Закрыл глаза. Вот и пригодились его слабые способности. Айо не могут оставлять тело. Уканэ могут. Чувствовать клыки, рвущие кожу и мышцы, не придется. Оставить свою оболочку — раненую, уже бесполезную. А разбудить, вернуть будет некому… и некого.

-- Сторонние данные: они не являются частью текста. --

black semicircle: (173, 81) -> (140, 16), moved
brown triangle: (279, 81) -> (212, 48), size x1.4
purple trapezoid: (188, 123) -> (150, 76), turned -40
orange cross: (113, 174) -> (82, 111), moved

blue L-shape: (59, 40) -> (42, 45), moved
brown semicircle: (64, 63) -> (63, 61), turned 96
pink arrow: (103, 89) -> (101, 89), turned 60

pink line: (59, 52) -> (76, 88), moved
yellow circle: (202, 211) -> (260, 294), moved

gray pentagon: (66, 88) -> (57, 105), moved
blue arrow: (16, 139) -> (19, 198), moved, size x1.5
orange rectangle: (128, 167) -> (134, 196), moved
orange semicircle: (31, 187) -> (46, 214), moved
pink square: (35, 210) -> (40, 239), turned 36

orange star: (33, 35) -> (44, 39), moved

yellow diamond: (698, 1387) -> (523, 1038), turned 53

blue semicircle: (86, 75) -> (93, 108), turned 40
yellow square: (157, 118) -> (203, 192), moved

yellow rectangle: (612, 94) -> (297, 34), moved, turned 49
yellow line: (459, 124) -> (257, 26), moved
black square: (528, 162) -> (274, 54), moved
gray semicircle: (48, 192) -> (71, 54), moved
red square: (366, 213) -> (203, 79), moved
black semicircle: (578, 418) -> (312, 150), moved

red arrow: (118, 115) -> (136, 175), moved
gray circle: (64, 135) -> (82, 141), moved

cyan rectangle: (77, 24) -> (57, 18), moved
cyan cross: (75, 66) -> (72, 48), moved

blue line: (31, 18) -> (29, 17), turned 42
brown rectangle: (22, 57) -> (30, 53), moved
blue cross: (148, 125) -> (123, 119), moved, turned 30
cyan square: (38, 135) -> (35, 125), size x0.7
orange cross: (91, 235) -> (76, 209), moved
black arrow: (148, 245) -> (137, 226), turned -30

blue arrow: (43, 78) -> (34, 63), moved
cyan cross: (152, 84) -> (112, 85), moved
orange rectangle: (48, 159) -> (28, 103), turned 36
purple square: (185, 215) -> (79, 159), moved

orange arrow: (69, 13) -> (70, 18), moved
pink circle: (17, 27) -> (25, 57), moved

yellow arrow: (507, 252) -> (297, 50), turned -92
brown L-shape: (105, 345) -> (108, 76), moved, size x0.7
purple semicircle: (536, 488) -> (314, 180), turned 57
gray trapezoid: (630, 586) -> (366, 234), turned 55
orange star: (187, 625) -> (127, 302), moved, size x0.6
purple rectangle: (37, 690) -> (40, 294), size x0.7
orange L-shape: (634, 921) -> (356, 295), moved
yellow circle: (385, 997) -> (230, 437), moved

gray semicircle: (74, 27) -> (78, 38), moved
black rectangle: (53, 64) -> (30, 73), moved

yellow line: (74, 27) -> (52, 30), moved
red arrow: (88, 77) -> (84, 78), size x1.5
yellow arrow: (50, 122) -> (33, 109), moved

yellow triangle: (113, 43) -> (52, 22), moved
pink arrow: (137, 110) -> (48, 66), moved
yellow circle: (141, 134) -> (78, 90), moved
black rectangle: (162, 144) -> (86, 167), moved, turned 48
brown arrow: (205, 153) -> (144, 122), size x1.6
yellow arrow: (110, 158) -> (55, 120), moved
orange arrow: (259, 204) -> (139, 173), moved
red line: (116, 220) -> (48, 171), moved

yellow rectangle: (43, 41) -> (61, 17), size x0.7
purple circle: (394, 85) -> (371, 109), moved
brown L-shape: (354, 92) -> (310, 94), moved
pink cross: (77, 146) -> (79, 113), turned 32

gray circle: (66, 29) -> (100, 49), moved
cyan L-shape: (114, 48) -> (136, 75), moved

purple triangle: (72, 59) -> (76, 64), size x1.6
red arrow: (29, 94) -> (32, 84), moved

— Киуте. Прости, — глаза остались открытыми.

Къяли ушел.

Склон был пологим — не тяжело подниматься, даже с детьми. Тахи оборачивался постоянно, да и все они оборачивались, пытаясь среди клубящихся дымных дорожек разглядеть фигуры друзей. То тут, то там из дыма вырывалось зверье, бежало, испуганное и злое, готовое зубами рвать и ствол древесный, ежели он преградит путь. Неправильно… так не бывает. Но рассуждать, как ведут себя звери, времени не было. И без того почти весь выложился, пытаясь их Силой отгонять — оружием точно не справиться.

— Киуте, — ухватил ее за руку, больно, да было не до того, чтобы силу соизмерять. — Останешься.

Молодая женщина вскинула на него недоуменные глаза. Дым и запах гари давно уже мешали дышать, и говорить трудно было. Но северяне разговаривали взглядами… вот и он почти приучился.

— Со мной останешься. Сделаем малую стену огня, чтобы звери бежали вдоль нее, вбок. И попробуем остановить это пламя, — указал на горящий лес.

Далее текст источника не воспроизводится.